Task requirements: Copy out the text of the listing below line for line, leaving the pictures out of your answer.

Given data START

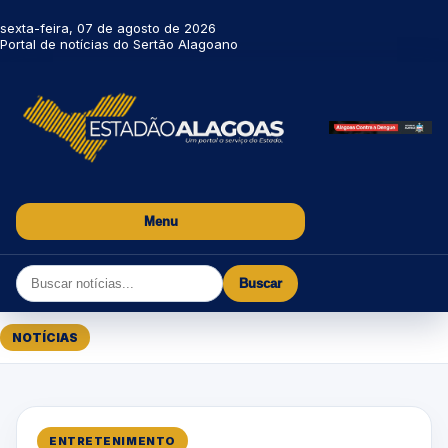
sexta-feira, 07 de agosto de 2026
Portal de notícias do Sertão Alagoano
Menu
Buscar
NOTÍCIAS
ENTRETENIMENTO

Given data END

Answer to this exercise:
sexta-feira, 07 de agosto de 2026
Portal de notícias do Sertão Alagoano
Menu
Buscar
NOTÍCIAS
ENTRETENIMENTO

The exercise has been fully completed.